_Directions_.
Format every line of the records below as a Markdown table with columns "No." and "Text", numbering each row and omitting blank lines.

Chart-based quiz records:
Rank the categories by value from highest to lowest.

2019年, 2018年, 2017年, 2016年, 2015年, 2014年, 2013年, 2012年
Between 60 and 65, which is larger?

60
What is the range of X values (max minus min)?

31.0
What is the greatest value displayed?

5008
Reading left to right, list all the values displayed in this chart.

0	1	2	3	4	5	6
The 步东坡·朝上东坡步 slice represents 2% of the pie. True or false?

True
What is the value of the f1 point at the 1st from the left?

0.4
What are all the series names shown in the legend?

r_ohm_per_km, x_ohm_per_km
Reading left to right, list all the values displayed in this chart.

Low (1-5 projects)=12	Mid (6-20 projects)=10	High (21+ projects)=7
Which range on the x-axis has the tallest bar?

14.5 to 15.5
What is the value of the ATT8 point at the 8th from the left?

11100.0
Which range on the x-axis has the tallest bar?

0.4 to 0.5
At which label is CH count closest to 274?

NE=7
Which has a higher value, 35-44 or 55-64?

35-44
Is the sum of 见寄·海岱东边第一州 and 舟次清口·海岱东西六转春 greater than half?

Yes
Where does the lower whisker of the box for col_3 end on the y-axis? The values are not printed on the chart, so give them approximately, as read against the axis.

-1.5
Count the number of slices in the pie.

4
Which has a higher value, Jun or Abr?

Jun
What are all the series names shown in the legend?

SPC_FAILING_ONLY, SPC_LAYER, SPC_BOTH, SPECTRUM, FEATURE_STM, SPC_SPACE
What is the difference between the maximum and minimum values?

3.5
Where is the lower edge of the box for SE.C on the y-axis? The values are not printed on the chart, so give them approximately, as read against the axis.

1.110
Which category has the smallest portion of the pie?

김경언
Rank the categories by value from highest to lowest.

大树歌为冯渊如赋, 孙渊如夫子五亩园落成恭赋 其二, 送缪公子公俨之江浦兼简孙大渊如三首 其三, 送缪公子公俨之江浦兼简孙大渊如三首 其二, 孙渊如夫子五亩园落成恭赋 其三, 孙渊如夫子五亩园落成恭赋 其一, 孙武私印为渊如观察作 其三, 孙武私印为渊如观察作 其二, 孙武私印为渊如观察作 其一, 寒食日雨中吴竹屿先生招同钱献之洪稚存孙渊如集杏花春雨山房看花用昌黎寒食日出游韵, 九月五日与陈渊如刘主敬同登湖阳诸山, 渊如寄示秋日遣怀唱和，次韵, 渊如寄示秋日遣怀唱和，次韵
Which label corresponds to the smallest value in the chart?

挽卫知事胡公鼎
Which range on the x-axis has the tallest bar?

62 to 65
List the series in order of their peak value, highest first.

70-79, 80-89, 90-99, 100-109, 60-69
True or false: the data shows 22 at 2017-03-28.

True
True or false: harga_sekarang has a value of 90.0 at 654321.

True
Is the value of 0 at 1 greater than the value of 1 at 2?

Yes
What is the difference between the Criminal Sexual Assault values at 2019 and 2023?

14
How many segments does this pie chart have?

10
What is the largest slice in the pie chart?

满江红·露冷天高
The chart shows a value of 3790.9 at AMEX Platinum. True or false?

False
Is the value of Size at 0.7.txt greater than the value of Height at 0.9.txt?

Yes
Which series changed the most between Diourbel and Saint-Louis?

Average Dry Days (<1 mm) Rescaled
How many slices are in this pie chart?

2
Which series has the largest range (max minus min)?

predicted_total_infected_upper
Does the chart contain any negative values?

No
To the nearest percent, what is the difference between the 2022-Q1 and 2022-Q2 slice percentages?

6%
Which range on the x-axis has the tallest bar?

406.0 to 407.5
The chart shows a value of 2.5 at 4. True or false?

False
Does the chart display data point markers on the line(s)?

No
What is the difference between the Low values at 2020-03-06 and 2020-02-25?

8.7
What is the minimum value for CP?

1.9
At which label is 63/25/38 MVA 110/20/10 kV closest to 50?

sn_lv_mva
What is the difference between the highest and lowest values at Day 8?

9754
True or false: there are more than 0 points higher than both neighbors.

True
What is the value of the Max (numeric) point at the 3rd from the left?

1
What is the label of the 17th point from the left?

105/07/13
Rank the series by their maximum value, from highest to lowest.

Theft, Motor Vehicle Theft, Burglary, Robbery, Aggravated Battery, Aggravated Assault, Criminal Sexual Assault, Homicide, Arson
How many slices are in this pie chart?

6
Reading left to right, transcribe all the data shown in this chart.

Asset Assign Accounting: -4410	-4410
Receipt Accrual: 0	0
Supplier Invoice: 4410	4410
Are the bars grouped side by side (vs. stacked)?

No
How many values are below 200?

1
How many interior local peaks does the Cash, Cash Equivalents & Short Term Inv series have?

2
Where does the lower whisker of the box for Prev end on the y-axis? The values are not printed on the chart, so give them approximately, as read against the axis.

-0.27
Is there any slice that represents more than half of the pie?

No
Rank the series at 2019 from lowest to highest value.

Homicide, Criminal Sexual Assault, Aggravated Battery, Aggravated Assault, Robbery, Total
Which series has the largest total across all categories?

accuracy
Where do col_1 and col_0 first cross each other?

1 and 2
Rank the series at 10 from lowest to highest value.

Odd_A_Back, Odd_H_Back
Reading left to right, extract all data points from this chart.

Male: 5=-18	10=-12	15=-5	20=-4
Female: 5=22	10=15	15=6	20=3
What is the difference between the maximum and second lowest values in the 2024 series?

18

_Written response_.
| No. | Text |
|---|---|
| 1 | Rank the categories by value from highest to lowest. |
| 2 | 2019年, 2018年, 2017年, 2016年, 2015年, 2014年, 2013年, 2012年 |
| 3 | Between 60 and 65, which is larger? |
| 4 | 60 |
| 5 | What is the range of X values (max minus min)? |
| 6 | 31.0 |
| 7 | What is the greatest value displayed? |
| 8 | 5008 |
| 9 | Reading left to right, list all the values displayed in this chart. |
| 10 | 0	1	2	3	4	5	6 |
| 11 | The 步东坡·朝上东坡步 slice represents 2% of the pie. True or false? |
| 12 | True |
| 13 | What is the value of the f1 point at the 1st from the left? |
| 14 | 0.4 |
| 15 | What are all the series names shown in the legend? |
| 16 | r_ohm_per_km, x_ohm_per_km |
| 17 | Reading left to right, list all the values displayed in this chart. |
| 18 | Low (1-5 projects)=12	Mid (6-20 projects)=10	High (21+ projects)=7 |
| 19 | Which range on the x-axis has the tallest bar? |
| 20 | 14.5 to 15.5 |
| 21 | What is the value of the ATT8 point at the 8th from the left? |
| 22 | 11100.0 |
| 23 | Which range on the x-axis has the tallest bar? |
| 24 | 0.4 to 0.5 |
| 25 | At which label is CH count closest to 274? |
| 26 | NE=7 |
| 27 | Which has a higher value, 35-44 or 55-64? |
| 28 | 35-44 |
| 29 | Is the sum of 见寄·海岱东边第一州 and 舟次清口·海岱东西六转春 greater than half? |
| 30 | Yes |
| 31 | Where does the lower whisker of the box for col_3 end on the y-axis? The values are not printed on the chart, so give them approximately, as read against the axis. |
| 32 | -1.5 |
| 33 | Count the number of slices in the pie. |
| 34 | 4 |
| 35 | Which has a higher value, Jun or Abr? |
| 36 | Jun |
| 37 | What are all the series names shown in the legend? |
| 38 | SPC_FAILING_ONLY, SPC_LAYER, SPC_BOTH, SPECTRUM, FEATURE_STM, SPC_SPACE |
| 39 | What is the difference between the maximum and minimum values? |
| 40 | 3.5 |
| 41 | Where is the lower edge of the box for SE.C on the y-axis? The values are not printed on the chart, so give them approximately, as read against the axis. |
| 42 | 1.110 |
| 43 | Which category has the smallest portion of the pie? |
| 44 | 김경언 |
| 45 | Rank the categories by value from highest to lowest. |
| 46 | 大树歌为冯渊如赋, 孙渊如夫子五亩园落成恭赋 其二, 送缪公子公俨之江浦兼简孙大渊如三首 其三, 送缪公子公俨之江浦兼简孙大渊如三首 其二, 孙渊如夫子五亩园落成恭赋 其三, 孙渊如夫子五亩园落成恭赋 其一, 孙武私印为渊如观察作 其三, 孙武私印为渊如观察作 其二, 孙武私印为渊如观察作 其一, 寒食日雨中吴竹屿先生招同钱献之洪稚存孙渊如集杏花春雨山房看花用昌黎寒食日出游韵, 九月五日与陈渊如刘主敬同登湖阳诸山, 渊如寄示秋日遣怀唱和，次韵, 渊如寄示秋日遣怀唱和，次韵 |
| 47 | Which label corresponds to the smallest value in the chart? |
| 48 | 挽卫知事胡公鼎 |
| 49 | Which range on the x-axis has the tallest bar? |
| 50 | 62 to 65 |
| 51 | List the series in order of their peak value, highest first. |
| 52 | 70-79, 80-89, 90-99, 100-109, 60-69 |
| 53 | True or false: the data shows 22 at 2017-03-28. |
| 54 | True |
| 55 | True or false: harga_sekarang has a value of 90.0 at 654321. |
| 56 | True |
| 57 | Is the value of 0 at 1 greater than the value of 1 at 2? |
| 58 | Yes |
| 59 | What is the difference between the Criminal Sexual Assault values at 2019 and 2023? |
| 60 | 14 |
| 61 | How many segments does this pie chart have? |
| 62 | 10 |
| 63 | What is the largest slice in the pie chart? |
| 64 | 满江红·露冷天高 |
| 65 | The chart shows a value of 3790.9 at AMEX Platinum. True or false? |
| 66 | False |
| 67 | Is the value of Size at 0.7.txt greater than the value of Height at 0.9.txt? |
| 68 | Yes |
| 69 | Which series changed the most between Diourbel and Saint-Louis? |
| 70 | Average Dry Days (<1 mm) Rescaled |
| 71 | How many slices are in this pie chart? |
| 72 | 2 |
| 73 | Which series has the largest range (max minus min)? |
| 74 | predicted_total_infected_upper |
| 75 | Does the chart contain any negative values? |
| 76 | No |
| 77 | To the nearest percent, what is the difference between the 2022-Q1 and 2022-Q2 slice percentages? |
| 78 | 6% |
| 79 | Which range on the x-axis has the tallest bar? |
| 80 | 406.0 to 407.5 |
| 81 | The chart shows a value of 2.5 at 4. True or false? |
| 82 | False |
| 83 | Does the chart display data point markers on the line(s)? |
| 84 | No |
| 85 | What is the difference between the Low values at 2020-03-06 and 2020-02-25? |
| 86 | 8.7 |
| 87 | What is the minimum value for CP? |
| 88 | 1.9 |
| 89 | At which label is 63/25/38 MVA 110/20/10 kV closest to 50? |
| 90 | sn_lv_mva |
| 91 | What is the difference between the highest and lowest values at Day 8? |
| 92 | 9754 |
| 93 | True or false: there are more than 0 points higher than both neighbors. |
| 94 | True |
| 95 | What is the value of the Max (numeric) point at the 3rd from the left? |
| 96 | 1 |
| 97 | What is the label of the 17th point from the left? |
| 98 | 105/07/13 |
| 99 | Rank the series by their maximum value, from highest to lowest. |
| 100 | Theft, Motor Vehicle Theft, Burglary, Robbery, Aggravated Battery, Aggravated Assault, Criminal Sexual Assault, Homicide, Arson |
| 101 | How many slices are in this pie chart? |
| 102 | 6 |
| 103 | Reading left to right, transcribe all the data shown in this chart. |
| 104 | Asset Assign Accounting: -4410	-4410 |
| 105 | Receipt Accrual: 0	0 |
| 106 | Supplier Invoice: 4410	4410 |
| 107 | Are the bars grouped side by side (vs. stacked)? |
| 108 | No |
| 109 | How many values are below 200? |
| 110 | 1 |
| 111 | How many interior local peaks does the Cash, Cash Equivalents & Short Term Inv series have? |
| 112 | 2 |
| 113 | Where does the lower whisker of the box for Prev end on the y-axis? The values are not printed on the chart, so give them approximately, as read against the axis. |
| 114 | -0.27 |
| 115 | Is there any slice that represents more than half of the pie? |
| 116 | No |
| 117 | Rank the series at 2019 from lowest to highest value. |
| 118 | Homicide, Criminal Sexual Assault, Aggravated Battery, Aggravated Assault, Robbery, Total |
| 119 | Which series has the largest total across all categories? |
| 120 | accuracy |
| 121 | Where do col_1 and col_0 first cross each other? |
| 122 | 1 and 2 |
| 123 | Rank the series at 10 from lowest to highest value. |
| 124 | Odd_A_Back, Odd_H_Back |
| 125 | Reading left to right, extract all data points from this chart. |
| 126 | Male: 5=-18	10=-12	15=-5	20=-4 |
| 127 | Female: 5=22	10=15	15=6	20=3 |
| 128 | What is the difference between the maximum and second lowest values in the 2024 series? |
| 129 | 18 |